| Your instructions |
For the listing below, show each line that includes the string "changes".
____________________
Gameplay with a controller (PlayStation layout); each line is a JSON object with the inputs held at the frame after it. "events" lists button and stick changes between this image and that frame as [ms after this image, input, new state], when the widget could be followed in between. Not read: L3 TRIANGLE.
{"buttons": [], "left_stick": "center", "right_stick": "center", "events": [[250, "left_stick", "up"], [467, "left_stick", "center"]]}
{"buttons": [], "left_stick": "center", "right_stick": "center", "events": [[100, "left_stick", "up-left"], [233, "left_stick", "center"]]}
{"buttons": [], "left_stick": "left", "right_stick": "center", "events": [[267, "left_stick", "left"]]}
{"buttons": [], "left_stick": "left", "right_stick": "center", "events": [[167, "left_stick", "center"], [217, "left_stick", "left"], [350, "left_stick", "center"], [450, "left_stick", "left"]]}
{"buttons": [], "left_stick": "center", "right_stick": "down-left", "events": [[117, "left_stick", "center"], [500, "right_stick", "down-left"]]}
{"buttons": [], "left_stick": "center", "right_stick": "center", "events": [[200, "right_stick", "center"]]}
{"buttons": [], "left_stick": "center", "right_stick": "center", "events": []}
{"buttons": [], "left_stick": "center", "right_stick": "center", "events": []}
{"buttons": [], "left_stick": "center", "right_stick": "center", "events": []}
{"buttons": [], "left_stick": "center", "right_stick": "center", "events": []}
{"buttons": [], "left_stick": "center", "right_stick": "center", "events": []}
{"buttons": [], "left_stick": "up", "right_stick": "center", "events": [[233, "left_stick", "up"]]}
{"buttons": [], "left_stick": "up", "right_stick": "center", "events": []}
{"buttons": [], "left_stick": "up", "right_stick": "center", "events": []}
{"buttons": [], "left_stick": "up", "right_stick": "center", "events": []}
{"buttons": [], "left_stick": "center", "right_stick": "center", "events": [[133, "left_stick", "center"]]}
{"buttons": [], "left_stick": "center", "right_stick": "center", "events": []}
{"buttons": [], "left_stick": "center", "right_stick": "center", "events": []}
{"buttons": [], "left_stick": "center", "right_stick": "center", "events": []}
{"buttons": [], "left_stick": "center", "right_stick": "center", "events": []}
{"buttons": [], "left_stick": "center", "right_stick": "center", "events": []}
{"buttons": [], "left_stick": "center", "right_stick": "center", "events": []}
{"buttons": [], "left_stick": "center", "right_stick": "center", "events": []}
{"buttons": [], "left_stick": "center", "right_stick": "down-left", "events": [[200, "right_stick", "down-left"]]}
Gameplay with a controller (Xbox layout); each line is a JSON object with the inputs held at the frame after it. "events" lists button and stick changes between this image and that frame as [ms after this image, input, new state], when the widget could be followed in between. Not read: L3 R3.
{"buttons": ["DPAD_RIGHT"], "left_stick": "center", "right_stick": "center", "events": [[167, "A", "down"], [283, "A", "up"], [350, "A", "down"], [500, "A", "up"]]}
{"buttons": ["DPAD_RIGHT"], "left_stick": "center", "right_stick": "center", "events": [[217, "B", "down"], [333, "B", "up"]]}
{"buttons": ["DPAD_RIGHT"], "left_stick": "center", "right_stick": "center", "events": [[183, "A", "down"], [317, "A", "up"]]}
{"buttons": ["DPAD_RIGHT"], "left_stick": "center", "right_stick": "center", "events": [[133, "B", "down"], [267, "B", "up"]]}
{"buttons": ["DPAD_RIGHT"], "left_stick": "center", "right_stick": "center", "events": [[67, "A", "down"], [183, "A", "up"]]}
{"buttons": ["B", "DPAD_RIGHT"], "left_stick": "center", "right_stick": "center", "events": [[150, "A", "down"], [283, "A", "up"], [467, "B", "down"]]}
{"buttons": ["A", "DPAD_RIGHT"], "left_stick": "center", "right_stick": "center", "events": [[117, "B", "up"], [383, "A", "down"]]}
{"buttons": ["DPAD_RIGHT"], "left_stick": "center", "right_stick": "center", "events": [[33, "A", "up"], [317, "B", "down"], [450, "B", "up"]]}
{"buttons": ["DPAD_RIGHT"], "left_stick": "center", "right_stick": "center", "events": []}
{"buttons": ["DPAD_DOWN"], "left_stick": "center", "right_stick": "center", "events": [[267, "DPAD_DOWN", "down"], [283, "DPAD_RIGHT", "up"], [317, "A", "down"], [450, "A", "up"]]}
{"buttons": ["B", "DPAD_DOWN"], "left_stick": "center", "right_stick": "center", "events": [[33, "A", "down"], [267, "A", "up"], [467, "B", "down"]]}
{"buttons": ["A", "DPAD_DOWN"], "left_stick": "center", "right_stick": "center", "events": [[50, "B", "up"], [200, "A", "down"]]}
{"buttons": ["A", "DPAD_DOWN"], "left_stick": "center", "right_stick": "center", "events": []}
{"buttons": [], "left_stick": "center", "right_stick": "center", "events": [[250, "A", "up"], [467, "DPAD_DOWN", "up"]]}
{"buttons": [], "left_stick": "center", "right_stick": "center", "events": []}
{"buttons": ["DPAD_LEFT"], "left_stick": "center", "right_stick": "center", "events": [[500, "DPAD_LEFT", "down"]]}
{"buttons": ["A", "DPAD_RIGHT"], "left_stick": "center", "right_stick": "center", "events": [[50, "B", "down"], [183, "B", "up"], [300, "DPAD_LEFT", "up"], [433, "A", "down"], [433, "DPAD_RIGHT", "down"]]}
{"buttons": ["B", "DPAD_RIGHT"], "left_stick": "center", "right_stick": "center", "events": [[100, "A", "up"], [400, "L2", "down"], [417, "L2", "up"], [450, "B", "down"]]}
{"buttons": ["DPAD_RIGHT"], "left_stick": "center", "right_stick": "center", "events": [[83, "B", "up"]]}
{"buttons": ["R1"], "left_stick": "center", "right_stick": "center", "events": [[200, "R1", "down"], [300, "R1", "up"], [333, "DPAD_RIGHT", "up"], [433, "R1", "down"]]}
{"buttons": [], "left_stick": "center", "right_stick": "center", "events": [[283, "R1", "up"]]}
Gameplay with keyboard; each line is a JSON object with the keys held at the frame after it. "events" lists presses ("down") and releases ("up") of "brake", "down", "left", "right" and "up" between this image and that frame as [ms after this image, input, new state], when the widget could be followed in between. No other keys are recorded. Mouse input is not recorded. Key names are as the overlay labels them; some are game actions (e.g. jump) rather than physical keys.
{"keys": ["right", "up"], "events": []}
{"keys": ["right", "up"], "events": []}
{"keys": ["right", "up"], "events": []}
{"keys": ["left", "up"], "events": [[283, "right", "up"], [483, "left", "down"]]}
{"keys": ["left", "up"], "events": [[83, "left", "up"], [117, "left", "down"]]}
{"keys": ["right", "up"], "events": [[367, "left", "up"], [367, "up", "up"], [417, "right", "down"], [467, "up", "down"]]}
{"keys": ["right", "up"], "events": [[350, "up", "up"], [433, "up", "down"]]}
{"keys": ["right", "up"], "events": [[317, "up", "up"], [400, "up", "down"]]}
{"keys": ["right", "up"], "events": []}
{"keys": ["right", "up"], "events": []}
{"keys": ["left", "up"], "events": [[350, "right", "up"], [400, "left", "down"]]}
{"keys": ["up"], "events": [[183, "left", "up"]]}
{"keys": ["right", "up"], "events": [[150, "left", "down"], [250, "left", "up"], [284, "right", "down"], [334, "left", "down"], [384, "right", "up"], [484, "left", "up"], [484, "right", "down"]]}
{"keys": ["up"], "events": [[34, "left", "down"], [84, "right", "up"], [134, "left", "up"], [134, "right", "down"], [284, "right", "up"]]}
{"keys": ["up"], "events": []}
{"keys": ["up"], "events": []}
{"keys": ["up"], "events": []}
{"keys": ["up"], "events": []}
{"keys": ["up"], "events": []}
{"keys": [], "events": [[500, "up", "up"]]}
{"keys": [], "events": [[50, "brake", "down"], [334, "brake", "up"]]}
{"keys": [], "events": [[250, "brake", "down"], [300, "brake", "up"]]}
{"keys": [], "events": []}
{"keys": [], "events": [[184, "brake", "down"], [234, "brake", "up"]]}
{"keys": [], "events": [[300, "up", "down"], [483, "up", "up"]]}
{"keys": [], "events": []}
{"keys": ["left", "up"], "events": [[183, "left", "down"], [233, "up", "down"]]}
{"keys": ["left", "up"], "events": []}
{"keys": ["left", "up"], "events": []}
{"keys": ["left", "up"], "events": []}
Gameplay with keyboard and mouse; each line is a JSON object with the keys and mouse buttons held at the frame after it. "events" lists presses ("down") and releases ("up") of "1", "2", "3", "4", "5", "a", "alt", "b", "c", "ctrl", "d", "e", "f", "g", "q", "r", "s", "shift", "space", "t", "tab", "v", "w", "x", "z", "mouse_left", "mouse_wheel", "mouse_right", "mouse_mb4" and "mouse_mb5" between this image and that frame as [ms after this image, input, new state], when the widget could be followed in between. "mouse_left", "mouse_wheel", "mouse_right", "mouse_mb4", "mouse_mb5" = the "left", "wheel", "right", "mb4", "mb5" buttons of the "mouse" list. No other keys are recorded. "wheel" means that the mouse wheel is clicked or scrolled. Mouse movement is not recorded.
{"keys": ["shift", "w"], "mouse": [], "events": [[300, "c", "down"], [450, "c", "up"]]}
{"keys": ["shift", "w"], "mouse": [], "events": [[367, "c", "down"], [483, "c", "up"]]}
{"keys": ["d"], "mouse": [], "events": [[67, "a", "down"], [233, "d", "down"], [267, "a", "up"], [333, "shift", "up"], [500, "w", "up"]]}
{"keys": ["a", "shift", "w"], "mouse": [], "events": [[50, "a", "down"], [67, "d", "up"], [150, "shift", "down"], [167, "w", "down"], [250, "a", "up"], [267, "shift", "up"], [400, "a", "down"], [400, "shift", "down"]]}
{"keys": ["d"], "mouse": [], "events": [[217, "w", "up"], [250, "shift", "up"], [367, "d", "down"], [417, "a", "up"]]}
____________________
| Response below |
Gameplay with a controller (PlayStation layout); each line is a JSON object with the inputs held at the frame after it. "events" lists button and stick changes between this image and that frame as [ms after this image, input, new state], when the widget could be followed in between. Not read: L3 TRIANGLE.
Gameplay with a controller (Xbox layout); each line is a JSON object with the inputs held at the frame after it. "events" lists button and stick changes between this image and that frame as [ms after this image, input, new state], when the widget could be followed in between. Not read: L3 R3.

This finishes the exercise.